Vivemos um tempo em que se priveligia o efémero contra o intemporal, o superficial contra o profundo, e se cultiva a leveza e a ligeireza nos costumes, nas relações sociais ou no exercício intelectual. Essa tendência está diáriamente à nossa volta, nos media de todos os géneros e formas, e caracteriza a convivência com os outros. Cultiva-se uma humanidade uniforme e homogénea, que ande para a frente e nunca páre a olhar para trás, como um exército de “robots”. E no entanto é o nosso próprio instinto que nos impele a resistir a esta tendência que aniquila a própria essência do ser humano.

Não podemos viver sem referências individuais e colectivas. Ciclicamente sentimos-lhe a falta e vem-nos o impulso de passar os olhos pelos livros da nossa infância, pela caixa das fotos velhas nunca arrumadas, pelos lugares-segredos da nossa adolescência. É isso que faz os documentários que seleccionamos.

Portanto, desta vez seleccionámos filmes na perspectiva de entender mais sobre a relação entre a Memória e o Documentário, não numa perspectiva teórica apenas, mas como material muito concreto e utilitário. Este não é um esforço nosso, original ou isolado. À nossa volta multiplicam-se inciativas várias que nos remetem ao passado histórico, uma preocupação nacional de recuperar a nossa Memória colectiva. É assim com as vidas dos heróis da luta pela independência, de quem é necessário ter mais do que um nome de rua na cidade; foi assim com o Autor que acaba de dedicar um livro à reflexão sobre o episódio dos campos de reeducação na nossa história recente.

E mais perto de nós, é assim com a iniciativa do Instituto Nacional de Audiovisual e Cinema, que finalmente está a concretizar a recuperação do arquivo de imagens cinematográficas que até há bem pouco tempo corria o risco de ficar em cinzas para sempre.

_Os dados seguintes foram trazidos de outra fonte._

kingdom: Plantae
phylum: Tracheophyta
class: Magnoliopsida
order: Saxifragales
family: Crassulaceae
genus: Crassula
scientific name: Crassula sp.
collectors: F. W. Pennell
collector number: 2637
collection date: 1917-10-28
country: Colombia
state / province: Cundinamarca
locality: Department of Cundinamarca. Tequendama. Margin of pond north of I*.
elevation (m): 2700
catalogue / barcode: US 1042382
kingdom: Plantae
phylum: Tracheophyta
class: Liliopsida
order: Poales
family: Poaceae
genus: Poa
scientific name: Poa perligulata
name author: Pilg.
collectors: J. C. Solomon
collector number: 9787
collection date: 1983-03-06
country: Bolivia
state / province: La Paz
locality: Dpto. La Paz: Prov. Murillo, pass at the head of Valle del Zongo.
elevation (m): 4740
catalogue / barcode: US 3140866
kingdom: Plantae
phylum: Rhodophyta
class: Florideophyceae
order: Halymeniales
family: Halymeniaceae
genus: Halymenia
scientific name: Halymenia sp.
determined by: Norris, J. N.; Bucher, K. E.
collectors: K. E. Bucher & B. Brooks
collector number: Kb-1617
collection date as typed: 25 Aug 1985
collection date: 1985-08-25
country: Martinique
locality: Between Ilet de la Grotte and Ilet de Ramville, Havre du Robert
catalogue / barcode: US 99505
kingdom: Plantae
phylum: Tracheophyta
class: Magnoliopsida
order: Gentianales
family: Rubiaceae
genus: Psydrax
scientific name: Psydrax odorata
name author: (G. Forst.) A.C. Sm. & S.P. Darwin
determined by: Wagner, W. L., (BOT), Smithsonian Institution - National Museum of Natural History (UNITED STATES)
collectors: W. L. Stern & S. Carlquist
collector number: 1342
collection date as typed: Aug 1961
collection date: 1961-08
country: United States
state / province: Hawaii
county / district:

Podemos dizer que, mais uma vez, neste 3º Festival homenageamos o documentário moçambicano. Ao trazermos o inesquecível Kuxa Kanema e outros titulos que estão nas memórias de tantos moçambicanos que eram jovens nos anos 70, oferecemos o nosso contributo para a preservação da nossa imagem como nação e para a recuperação das nossas referências passadas que nos ensinam que aquilo que construimos com as nossas mãos no passado, está ainda ao dispor da geração que se segue.

Finalmente, mas não de menor importância, esta 3ª edição do Dockanema beneficia da experiência dos dois anteriores em termos de gestão e organização. Este contínuo aperfeiçoamento, resultante da experiência e da interacção entre o espectador e nós, é também património que vai servir o cinema que fazemos em Moçambique.